Suriyeliler konusunu yüzeysel ve hamasi siyasi çekişmelere konu etmek, bu sorunu bir oy yaratma yöntemi olarak görmek milli menfaatlerimiz açısından yanlıştır. EVUK, ülkemizde solcu-sağcı, dindar-seküler, Sünni-Alevi, Türk-Kürt gibi ayrımcılıklarla toplumu kutuplaştırmayı ve büyük çatışmalar çıkarmayı birçok kez denemiş, kısmi başarılar elde etmiş ama bu milletin birbirini boğazlamasını sağlayamamıştır. Çünkü bütün bu yapılanlara rağmen Türk Milleti’nin ortak şuuru yıkılamamıştır. Ancak Suriyeliler, toplumumuz açısından, bu kültürün ve anlayışın bir parçası olarak algılanmayabilir. Halkın Suriyelilere karşı provokasyona getirilme tehlikesi mevcuttur. Bu konuda çok hassas olmalı, yeni 6-7 Eylüllere meydan verilmemelidir.

GEKKAS sorununu önce yönetilebilir hale getireceğiz, sonra sabırla, adım adım, sağduyuyla, suhulet içerisinde, yukarıda açıkladığım şekilde akılcı, gerçekçi, insani yöntemlerle çözeceğiz.

Göçmen politikalarımız GEKKAS sorunundan ayrı olarak ele alınacaktır. Burada Türkiye’nin demografik istikrarının sağlanması önemli bir konudur. Türkiye önümüzdeki 20 yılda genç nüfus avantajını kaybedecektir.

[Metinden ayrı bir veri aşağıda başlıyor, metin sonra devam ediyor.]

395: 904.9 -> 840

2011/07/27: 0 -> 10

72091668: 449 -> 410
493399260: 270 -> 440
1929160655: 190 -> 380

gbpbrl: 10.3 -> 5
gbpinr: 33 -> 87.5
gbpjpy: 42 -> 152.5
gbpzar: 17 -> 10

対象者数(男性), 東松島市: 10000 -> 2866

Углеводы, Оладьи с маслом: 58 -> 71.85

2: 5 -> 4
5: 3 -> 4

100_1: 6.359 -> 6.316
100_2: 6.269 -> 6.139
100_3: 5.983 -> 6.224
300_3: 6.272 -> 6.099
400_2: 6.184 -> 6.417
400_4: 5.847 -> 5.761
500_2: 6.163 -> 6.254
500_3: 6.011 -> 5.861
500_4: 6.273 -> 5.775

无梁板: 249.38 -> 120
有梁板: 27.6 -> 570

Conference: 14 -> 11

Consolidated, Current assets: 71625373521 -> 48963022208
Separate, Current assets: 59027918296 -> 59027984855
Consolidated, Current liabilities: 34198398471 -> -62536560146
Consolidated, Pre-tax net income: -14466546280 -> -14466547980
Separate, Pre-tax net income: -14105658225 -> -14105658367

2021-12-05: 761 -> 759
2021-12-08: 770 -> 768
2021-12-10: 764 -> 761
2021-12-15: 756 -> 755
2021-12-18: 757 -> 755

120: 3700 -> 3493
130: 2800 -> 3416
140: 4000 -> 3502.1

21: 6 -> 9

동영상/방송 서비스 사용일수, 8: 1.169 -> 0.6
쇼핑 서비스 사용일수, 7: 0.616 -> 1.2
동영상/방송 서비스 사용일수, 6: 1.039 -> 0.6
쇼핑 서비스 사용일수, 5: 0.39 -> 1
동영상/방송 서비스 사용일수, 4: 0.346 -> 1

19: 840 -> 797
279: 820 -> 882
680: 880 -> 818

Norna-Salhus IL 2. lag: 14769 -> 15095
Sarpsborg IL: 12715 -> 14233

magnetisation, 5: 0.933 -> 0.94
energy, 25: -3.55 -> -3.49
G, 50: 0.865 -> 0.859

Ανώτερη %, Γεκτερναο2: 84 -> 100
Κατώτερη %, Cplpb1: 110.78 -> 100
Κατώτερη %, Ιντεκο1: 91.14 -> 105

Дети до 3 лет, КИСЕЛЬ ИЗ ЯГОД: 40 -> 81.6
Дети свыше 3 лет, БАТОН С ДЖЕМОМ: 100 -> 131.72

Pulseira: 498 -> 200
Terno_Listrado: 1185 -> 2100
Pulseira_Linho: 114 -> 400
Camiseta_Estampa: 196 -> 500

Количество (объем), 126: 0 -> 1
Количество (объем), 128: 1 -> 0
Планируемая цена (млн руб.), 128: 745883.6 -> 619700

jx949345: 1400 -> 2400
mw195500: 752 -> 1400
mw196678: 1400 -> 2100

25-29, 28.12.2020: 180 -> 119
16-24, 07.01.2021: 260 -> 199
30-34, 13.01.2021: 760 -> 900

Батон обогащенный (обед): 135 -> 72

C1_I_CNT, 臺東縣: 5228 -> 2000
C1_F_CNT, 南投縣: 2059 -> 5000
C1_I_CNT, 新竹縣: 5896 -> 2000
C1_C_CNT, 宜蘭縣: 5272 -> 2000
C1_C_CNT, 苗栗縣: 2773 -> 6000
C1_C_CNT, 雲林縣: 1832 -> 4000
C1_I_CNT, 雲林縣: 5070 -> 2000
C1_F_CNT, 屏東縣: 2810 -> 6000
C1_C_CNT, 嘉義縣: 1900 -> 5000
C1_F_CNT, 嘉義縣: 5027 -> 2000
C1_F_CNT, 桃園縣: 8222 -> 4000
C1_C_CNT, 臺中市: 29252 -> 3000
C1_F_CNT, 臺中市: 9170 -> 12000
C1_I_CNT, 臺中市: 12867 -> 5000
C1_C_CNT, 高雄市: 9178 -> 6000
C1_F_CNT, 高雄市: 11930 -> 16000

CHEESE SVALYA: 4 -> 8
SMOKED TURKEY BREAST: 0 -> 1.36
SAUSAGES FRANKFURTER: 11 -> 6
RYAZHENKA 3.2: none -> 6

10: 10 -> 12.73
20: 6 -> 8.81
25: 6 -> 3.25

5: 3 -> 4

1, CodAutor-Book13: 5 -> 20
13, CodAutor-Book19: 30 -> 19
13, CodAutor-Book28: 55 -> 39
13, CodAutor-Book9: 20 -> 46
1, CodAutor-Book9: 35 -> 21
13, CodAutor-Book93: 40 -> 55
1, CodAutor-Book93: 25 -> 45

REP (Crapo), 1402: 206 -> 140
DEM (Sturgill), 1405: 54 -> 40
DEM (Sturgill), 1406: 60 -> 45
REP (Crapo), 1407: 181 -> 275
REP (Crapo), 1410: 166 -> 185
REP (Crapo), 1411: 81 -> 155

RTE’li yıllar boyunca, hiçbir özellik kazandırmadan ortada bıraktığımız gençlerimiz, umudumuz olması gerekirken karşımıza önemli sorunlarla çıkıyor. Eğer gelecek 20 yıl da çok etkili bir şekilde değerlendirilmezse, Türkiye EVUK’un ve yerli iş birlikçilerinin istediği gibi bir Orta Doğu ülkesi olacaktır. O nedenle, bu dokümanın bütününde anlatmaya çalıştığım Milli Mücadele ruhuyla yapılacak seferberlik, muhtemelen son çıkış imkanımızdır. Bu fırsatı gereğince kullanırsak, yaşlanan nüfusumuzu göz önünde tutarak tedrici bir şekilde göç almamız gerekir. Göçmenlerin orijin ülkeleri, yaş ve cinsiyetleri, eğitimleri ve mesleki durumları, Türkiye’de nasıl bir işlev üstlenecekleri, ekonomik-sosyal-kültürel olarak Türkiye’ye nasıl uyum sağlayacakları ayrıntılarıyla planlanacak ve göçmen politikası uygulanacaktır.